After race interview
“It didn’t feel like we were riding our legs off, no one seemed fully committed but there were little jumps going in, we all kept rolling-through though to keep the momentum going. Zoetemelk went to the front – I think it was Rooks who was behind him – he just rode off the front, we all hesitated, looked at each other and the gap grew, five seconds, then ten, then 20 then it was too much for one rider to bridge on their own.”
What Elliott hadn’t realised was that a win by the veteran Dutchman was much better for the race, the Dutch media and the home fans than some unheard of foreigner; and also meant that Rooks was due ‘a favour’ from Zoetemelk in letting him ‘drift’ off the front – Zoetemelk won the 1985 Worlds in much the same way.
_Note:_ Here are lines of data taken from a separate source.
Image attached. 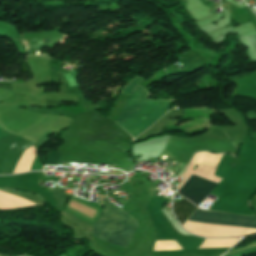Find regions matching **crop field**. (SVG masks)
<instances>
[{
  "instance_id": "crop-field-4",
  "label": "crop field",
  "mask_w": 256,
  "mask_h": 256,
  "mask_svg": "<svg viewBox=\"0 0 256 256\" xmlns=\"http://www.w3.org/2000/svg\"><path fill=\"white\" fill-rule=\"evenodd\" d=\"M215 187L216 184L192 175L177 193L199 206Z\"/></svg>"
},
{
  "instance_id": "crop-field-5",
  "label": "crop field",
  "mask_w": 256,
  "mask_h": 256,
  "mask_svg": "<svg viewBox=\"0 0 256 256\" xmlns=\"http://www.w3.org/2000/svg\"><path fill=\"white\" fill-rule=\"evenodd\" d=\"M196 207L190 202L183 199L178 203L174 202L173 211L178 220L183 225L187 218L190 216V214L196 209Z\"/></svg>"
},
{
  "instance_id": "crop-field-3",
  "label": "crop field",
  "mask_w": 256,
  "mask_h": 256,
  "mask_svg": "<svg viewBox=\"0 0 256 256\" xmlns=\"http://www.w3.org/2000/svg\"><path fill=\"white\" fill-rule=\"evenodd\" d=\"M187 221L208 225L256 229V217L221 212H205L198 208Z\"/></svg>"
},
{
  "instance_id": "crop-field-7",
  "label": "crop field",
  "mask_w": 256,
  "mask_h": 256,
  "mask_svg": "<svg viewBox=\"0 0 256 256\" xmlns=\"http://www.w3.org/2000/svg\"><path fill=\"white\" fill-rule=\"evenodd\" d=\"M246 38L256 49V35H248Z\"/></svg>"
},
{
  "instance_id": "crop-field-6",
  "label": "crop field",
  "mask_w": 256,
  "mask_h": 256,
  "mask_svg": "<svg viewBox=\"0 0 256 256\" xmlns=\"http://www.w3.org/2000/svg\"><path fill=\"white\" fill-rule=\"evenodd\" d=\"M59 154L60 153H51V152H49L48 155H47V158L45 160V165L56 166L58 158H59Z\"/></svg>"
},
{
  "instance_id": "crop-field-1",
  "label": "crop field",
  "mask_w": 256,
  "mask_h": 256,
  "mask_svg": "<svg viewBox=\"0 0 256 256\" xmlns=\"http://www.w3.org/2000/svg\"><path fill=\"white\" fill-rule=\"evenodd\" d=\"M150 96L145 88L137 84L116 121L133 138L156 122L175 101L147 100Z\"/></svg>"
},
{
  "instance_id": "crop-field-2",
  "label": "crop field",
  "mask_w": 256,
  "mask_h": 256,
  "mask_svg": "<svg viewBox=\"0 0 256 256\" xmlns=\"http://www.w3.org/2000/svg\"><path fill=\"white\" fill-rule=\"evenodd\" d=\"M139 228L138 222L107 199L93 225V235L112 244L131 248Z\"/></svg>"
}]
</instances>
“I can’t remember why but I had it in my head that Van Vliet was the guy to watch because I thought that he had paid-off Rooks and Zoetemelk so I didn’t imagine it would be the race-winning move. At the death Rooks took me by surprise and jumped away for second place but I put ten lengths into Van Vliet to take third place easily with Cornillet back in fifth.”
I asked if he was made a fuss of at the finish as an outsider grabbing a big result and Elliott explained; “Not really, I don’t even remember there being a podium, all eyes were on Dutch hero Joop winning his home classic.”
When I told Elliott him that someone “in the know” once said to me that what the Englishman should have done was to have spoken to Rooks and suggested to him that he would hand-over some cash in exchange for a ‘straight’ sprint but as the man himself says;
“Hindsight is a great thing, I think it would have cost me a couple of years salary to get that deal, they all knew I could sprint, they had seen me at the Nissan in ‘86. After the race I was pretty happy with the ride but you can’t help but think about how things might have gone, I had hoped that Dutch rivalries might have come in to play and I could have benefited but it didn’t work out like that.”
“Just the other year though I heard that Rooks and Van Vliet had been arguing coming in to the finish that day, one of them had done the other a favour at Het Volk and wanted it repaid, but the other wouldn’t do it because the Amstel is such a big deal in The Netherlands”
Zoetemelk, Van Vliet and Rooks
Like I said – those Dutchmen don’t like to let go of that Amstel Gold easily.
Elliott would go on to be a highly successful road man sprinter in the colours of teams like Teka and Fagor winning stages and the points jersey in the Vuelta, stages in the Tour of Britain, Sun Tour in Australia, Tours of Aragon, Galicia and The Mining Valleys, the Semaine Catalan, Trofeo Castilla y Leon, Trofeo Cantabria and Pais Vasco, all in Spain – as well as a raft of races in the USA with LA Sheriffs later in his career.
Elliott showing the young guys
He would ‘come back’ as a professional in the UK as a veteran pro with Pinarello and win the season-long Premier Calendar competition against men half his age.
Capper?
He disappeared back to his tax haven on the Isle of Man having abandoned his ANC team during the 1987 Tour de France, leaving dozens of unpaid bills and a thousand ‘Capper stories.’ But his place in British cycling history is assured as is Malcolm Elliott’s in the Amstel story.